"The shapes that are gone are here ..." - Carl Sandburg
"Flinging follies of O-be-joyful" to a prairie evening of blue sky, warm, dry air, golden sun and a receptive audience, the Winfield Regional Symphony, PrairieFest Chorus and members of the Paul Winter Consort performed the world premiere of "Carl Sandburg's Prairie," by Eugene Friesen. The premiere, a celebration of the land and its people, was held Saturday on the Dick and Dolly Bonfy ranch.
On the mesa-like swell of land behind the stage, Stan Herd's Prairie Man installation stood out like a symbol of our collective past. Flowers were everywhere: milkweed and larkspur, sunflowers and coreopsis, bluestem and oatgrass, to name but a few.

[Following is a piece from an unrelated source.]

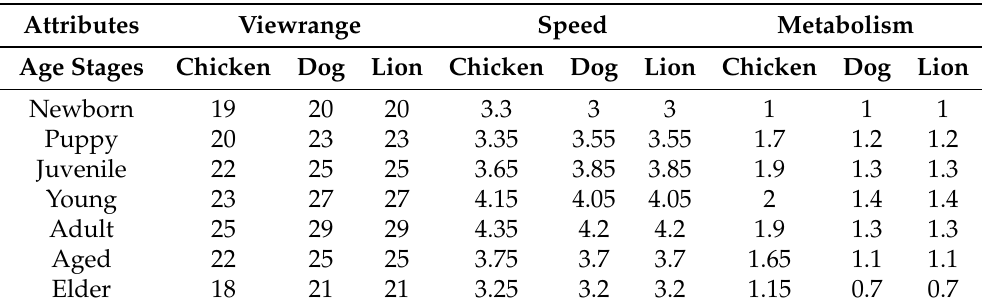
Table 2. Default attributes by age stages. Here, Speed and the Metabolism (Thirst/Hunger) are affected by the evolution system. We created the lions with the same attributes as dogs as a rival predator species, with the only exception that the lions can hunt down the dogs, have longer pregnancy, but no natural enemy.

Several hundred people sprawled on blankets or sat on chairs or rocks, eating and drinking and shading their eyes to get a good look at the musicians, Prairie Wind Dancers and Native American dancers. The performers were on a new stage with an apron of enormous slabs of red-gold stone.
More than one person was moved to tears when Robert Hyatt led the dancers around Stan Herd's new installation, Labyrinth, in a Native American blessing ceremony before the start of the music.
Narrator Clayton Crawford's sonorous voice declaimed Sandburg's songs of the prairie, "You came in wagons, making streets and schools, / Kin of the ax and rifle, kin of the plow and horse," and the chorus swelled in response, "I am here when the cities are gone. / I am here before the cities come ... I am dust of your dust. ..."
The dialogue went on among narrator and chorus, orchestra and single instruments - Friesen on cello, Paul Winter on soprano saxophone, Glen Velez on drum and percussion, Tim Durham and symphony director Gary Gackstatter on guitar, Howard Levy on piano and harmonica. And at every break, the wind sounded its counterpoint in the loudspeakers.
The Prairie Wind Dancers, wearing costumes based on designs by regional artist John Steuart Curry, wove through all as prairie spirit; swooped as storm; glided as breeze; toiled as cornhuskers; bent and bobbed and reached for the heavens as wheat, grass, rose and sunflower. Giant puppets, Mother Prairie and Father Prairie, watched over the dance. Off to the side or above the other performers, the Native American dancers moved in time with the rhythms of the earth.
As the chorus sang to farmerman to "Keep your hogs on changing corn ... Cram their insides till they waddle on short legs ... Kill your hogs with a knife slit under the ear," a costumed horse and a cow cavorted in joyous freedom.
Through 20 movements, the music wove from Native American rhythms to romantic lushness, from jazz to jugband. Gackstatter sang a ballad of love and loss, "My dearest dear." Crawford went from declamation to gospel with "Shout All Over God's Heaven," "Might Lak a Rose" and "The Old Sheep Done Know the Road."
After a standing ovation ended the new work, there were several encores, including a version of "Jesu, Joy of Man's Desiring" that Winter said was "one of our favorites from Johann Sebastian Bach's Brazilian period," and "Air on a G String," played in counterpoint to the song of prairie birds.
For the finale, he asked the audience to sing along, "In a circle of friends, in a circle of sound, all our voices will blend when we touch common ground." Audience members joined dancers romping in front of the stage.
When the concert was over, the audience wandered onto the prairie to get a closer look at Labyrinth and Prairie Man and to see the view beyond the rise. A number of people stayed until dark to enjoy the last of a beautiful evening and watch the luminarias outline Prairie Man as darkness descended.